▸ **Set exercise**: Below are records to repeat exactly. Omit the pictures from the copy.

Working data start

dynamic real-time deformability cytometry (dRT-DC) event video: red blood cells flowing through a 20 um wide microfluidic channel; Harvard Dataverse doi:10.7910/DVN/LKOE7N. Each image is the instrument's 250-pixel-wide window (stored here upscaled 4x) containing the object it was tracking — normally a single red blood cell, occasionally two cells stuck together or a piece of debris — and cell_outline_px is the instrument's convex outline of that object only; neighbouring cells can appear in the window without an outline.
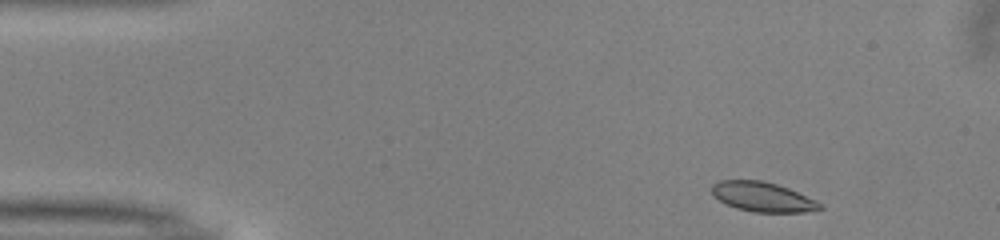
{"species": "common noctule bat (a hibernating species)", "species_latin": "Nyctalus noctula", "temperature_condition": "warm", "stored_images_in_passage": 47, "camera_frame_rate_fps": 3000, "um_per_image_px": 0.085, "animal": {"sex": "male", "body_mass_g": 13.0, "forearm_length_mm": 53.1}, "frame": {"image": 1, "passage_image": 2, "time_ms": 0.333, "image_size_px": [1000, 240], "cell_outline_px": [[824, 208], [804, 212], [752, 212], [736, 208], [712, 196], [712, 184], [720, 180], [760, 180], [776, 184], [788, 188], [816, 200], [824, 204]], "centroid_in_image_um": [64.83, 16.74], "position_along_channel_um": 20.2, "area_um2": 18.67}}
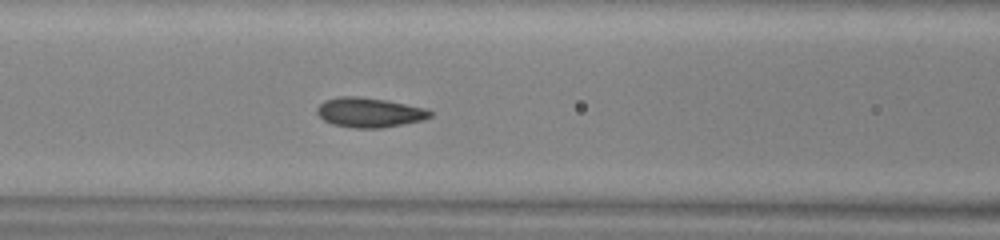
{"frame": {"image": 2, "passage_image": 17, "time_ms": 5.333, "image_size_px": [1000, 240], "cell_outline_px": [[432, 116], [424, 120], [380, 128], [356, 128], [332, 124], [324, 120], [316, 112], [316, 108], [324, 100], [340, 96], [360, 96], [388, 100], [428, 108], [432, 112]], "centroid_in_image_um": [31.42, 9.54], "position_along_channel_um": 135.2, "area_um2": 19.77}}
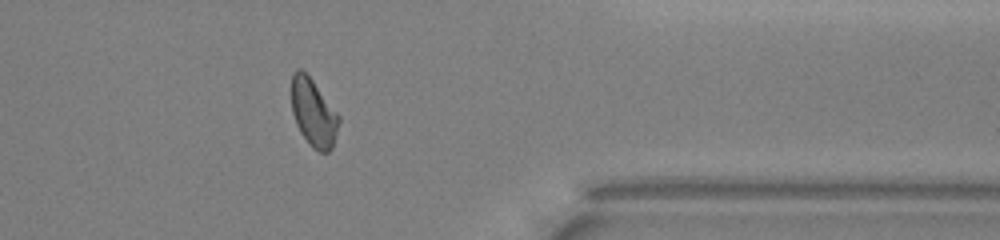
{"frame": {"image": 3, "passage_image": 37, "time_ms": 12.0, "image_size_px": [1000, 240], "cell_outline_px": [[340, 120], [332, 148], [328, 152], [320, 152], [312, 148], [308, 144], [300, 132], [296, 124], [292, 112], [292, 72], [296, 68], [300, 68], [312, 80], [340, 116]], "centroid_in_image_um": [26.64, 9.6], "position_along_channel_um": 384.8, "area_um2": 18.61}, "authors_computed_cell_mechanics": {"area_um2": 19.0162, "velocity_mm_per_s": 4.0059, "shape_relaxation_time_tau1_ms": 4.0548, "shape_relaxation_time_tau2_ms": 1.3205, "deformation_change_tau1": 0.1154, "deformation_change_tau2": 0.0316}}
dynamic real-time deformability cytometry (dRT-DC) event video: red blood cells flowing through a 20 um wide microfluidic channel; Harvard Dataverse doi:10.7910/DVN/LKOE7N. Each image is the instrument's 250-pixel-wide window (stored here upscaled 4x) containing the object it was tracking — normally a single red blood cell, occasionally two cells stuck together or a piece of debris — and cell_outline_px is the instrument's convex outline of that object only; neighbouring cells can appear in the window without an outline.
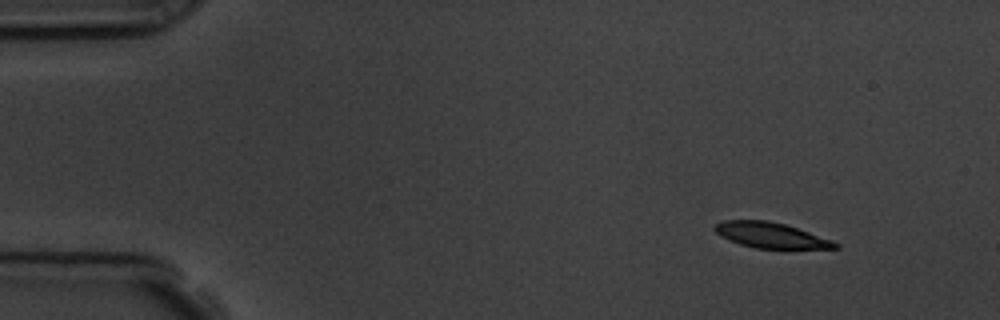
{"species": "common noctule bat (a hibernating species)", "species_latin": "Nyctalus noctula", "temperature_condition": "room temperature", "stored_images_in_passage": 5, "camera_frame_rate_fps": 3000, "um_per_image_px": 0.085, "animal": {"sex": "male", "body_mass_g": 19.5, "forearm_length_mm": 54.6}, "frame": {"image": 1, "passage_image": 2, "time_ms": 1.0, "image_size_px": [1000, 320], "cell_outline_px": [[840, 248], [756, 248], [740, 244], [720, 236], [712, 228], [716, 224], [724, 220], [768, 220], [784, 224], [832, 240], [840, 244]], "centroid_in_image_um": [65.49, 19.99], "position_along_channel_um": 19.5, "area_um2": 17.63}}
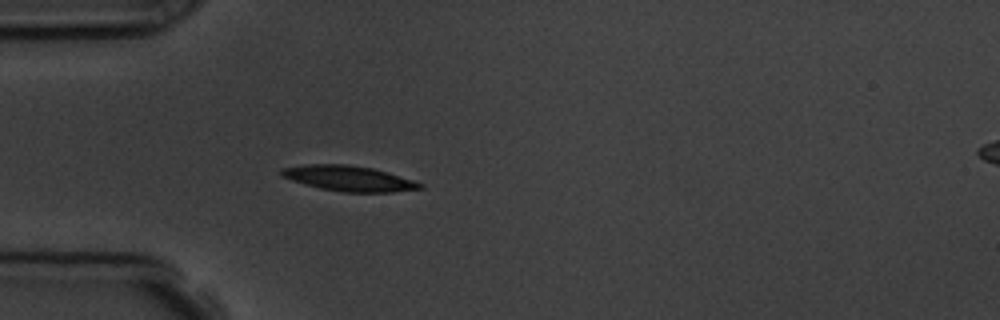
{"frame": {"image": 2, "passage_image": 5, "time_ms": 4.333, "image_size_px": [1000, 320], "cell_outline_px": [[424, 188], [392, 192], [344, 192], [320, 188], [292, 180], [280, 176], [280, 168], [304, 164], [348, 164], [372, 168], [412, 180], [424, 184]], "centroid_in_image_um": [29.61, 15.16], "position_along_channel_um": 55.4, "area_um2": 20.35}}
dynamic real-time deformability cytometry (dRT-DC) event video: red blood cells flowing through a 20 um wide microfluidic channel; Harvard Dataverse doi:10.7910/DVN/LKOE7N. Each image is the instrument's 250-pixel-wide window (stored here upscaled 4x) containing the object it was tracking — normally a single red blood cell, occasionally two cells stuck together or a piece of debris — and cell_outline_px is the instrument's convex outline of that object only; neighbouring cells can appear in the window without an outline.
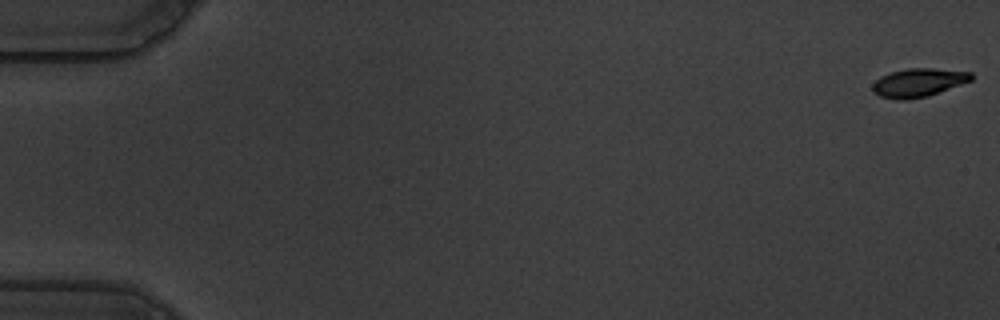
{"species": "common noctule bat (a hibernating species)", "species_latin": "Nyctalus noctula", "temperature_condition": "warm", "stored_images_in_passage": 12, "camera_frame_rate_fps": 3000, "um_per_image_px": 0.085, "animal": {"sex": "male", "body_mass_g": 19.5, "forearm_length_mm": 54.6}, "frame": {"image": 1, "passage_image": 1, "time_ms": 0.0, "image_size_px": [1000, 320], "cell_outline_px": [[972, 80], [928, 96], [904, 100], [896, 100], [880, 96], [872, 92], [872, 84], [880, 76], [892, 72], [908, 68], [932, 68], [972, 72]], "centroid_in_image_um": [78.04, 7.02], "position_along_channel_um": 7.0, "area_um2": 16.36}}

Working data end

▸ **Reply to the exercise**:
dynamic real-time deformability cytometry (dRT-DC) event video: red blood cells flowing through a 20 um wide microfluidic channel; Harvard Dataverse doi:10.7910/DVN/LKOE7N. Each image is the instrument's 250-pixel-wide window (stored here upscaled 4x) containing the object it was tracking — normally a single red blood cell, occasionally two cells stuck together or a piece of debris — and cell_outline_px is the instrument's convex outline of that object only; neighbouring cells can appear in the window without an outline.
{"species": "common noctule bat (a hibernating species)", "species_latin": "Nyctalus noctula", "temperature_condition": "warm", "stored_images_in_passage": 47, "camera_frame_rate_fps": 3000, "um_per_image_px": 0.085, "animal": {"sex": "male", "body_mass_g": 13.0, "forearm_length_mm": 53.1}, "frame": {"image": 1, "passage_image": 2, "time_ms": 0.333, "image_size_px": [1000, 240], "cell_outline_px": [[824, 208], [804, 212], [752, 212], [736, 208], [712, 196], [712, 184], [720, 180], [760, 180], [776, 184], [788, 188], [816, 200], [824, 204]], "centroid_in_image_um": [64.83, 16.74], "position_along_channel_um": 20.2, "area_um2": 18.67}}
{"frame": {"image": 2, "passage_image": 17, "time_ms": 5.333, "image_size_px": [1000, 240], "cell_outline_px": [[432, 116], [424, 120], [380, 128], [356, 128], [332, 124], [324, 120], [316, 112], [316, 108], [324, 100], [340, 96], [360, 96], [388, 100], [428, 108], [432, 112]], "centroid_in_image_um": [31.42, 9.54], "position_along_channel_um": 135.2, "area_um2": 19.77}}
{"frame": {"image": 3, "passage_image": 37, "time_ms": 12.0, "image_size_px": [1000, 240], "cell_outline_px": [[340, 120], [332, 148], [328, 152], [320, 152], [312, 148], [308, 144], [300, 132], [296, 124], [292, 112], [292, 72], [296, 68], [300, 68], [312, 80], [340, 116]], "centroid_in_image_um": [26.64, 9.6], "position_along_channel_um": 384.8, "area_um2": 18.61}, "authors_computed_cell_mechanics": {"area_um2": 19.0162, "velocity_mm_per_s": 4.0059, "shape_relaxation_time_tau1_ms": 4.0548, "shape_relaxation_time_tau2_ms": 1.3205, "deformation_change_tau1": 0.1154, "deformation_change_tau2": 0.0316}}
dynamic real-time deformability cytometry (dRT-DC) event video: red blood cells flowing through a 20 um wide microfluidic channel; Harvard Dataverse doi:10.7910/DVN/LKOE7N. Each image is the instrument's 250-pixel-wide window (stored here upscaled 4x) containing the object it was tracking — normally a single red blood cell, occasionally two cells stuck together or a piece of debris — and cell_outline_px is the instrument's convex outline of that object only; neighbouring cells can appear in the window without an outline.
{"species": "common noctule bat (a hibernating species)", "species_latin": "Nyctalus noctula", "temperature_condition": "room temperature", "stored_images_in_passage": 5, "camera_frame_rate_fps": 3000, "um_per_image_px": 0.085, "animal": {"sex": "male", "body_mass_g": 19.5, "forearm_length_mm": 54.6}, "frame": {"image": 1, "passage_image": 2, "time_ms": 1.0, "image_size_px": [1000, 320], "cell_outline_px": [[840, 248], [756, 248], [740, 244], [720, 236], [712, 228], [716, 224], [724, 220], [768, 220], [784, 224], [832, 240], [840, 244]], "centroid_in_image_um": [65.49, 19.99], "position_along_channel_um": 19.5, "area_um2": 17.63}}
{"frame": {"image": 2, "passage_image": 5, "time_ms": 4.333, "image_size_px": [1000, 320], "cell_outline_px": [[424, 188], [392, 192], [344, 192], [320, 188], [292, 180], [280, 176], [280, 168], [304, 164], [348, 164], [372, 168], [412, 180], [424, 184]], "centroid_in_image_um": [29.61, 15.16], "position_along_channel_um": 55.4, "area_um2": 20.35}}
dynamic real-time deformability cytometry (dRT-DC) event video: red blood cells flowing through a 20 um wide microfluidic channel; Harvard Dataverse doi:10.7910/DVN/LKOE7N. Each image is the instrument's 250-pixel-wide window (stored here upscaled 4x) containing the object it was tracking — normally a single red blood cell, occasionally two cells stuck together or a piece of debris — and cell_outline_px is the instrument's convex outline of that object only; neighbouring cells can appear in the window without an outline.
{"species": "common noctule bat (a hibernating species)", "species_latin": "Nyctalus noctula", "temperature_condition": "warm", "stored_images_in_passage": 12, "camera_frame_rate_fps": 3000, "um_per_image_px": 0.085, "animal": {"sex": "male", "body_mass_g": 19.5, "forearm_length_mm": 54.6}, "frame": {"image": 1, "passage_image": 1, "time_ms": 0.0, "image_size_px": [1000, 320], "cell_outline_px": [[972, 80], [928, 96], [904, 100], [896, 100], [880, 96], [872, 92], [872, 84], [880, 76], [892, 72], [908, 68], [932, 68], [972, 72]], "centroid_in_image_um": [78.04, 7.02], "position_along_channel_um": 7.0, "area_um2": 16.36}}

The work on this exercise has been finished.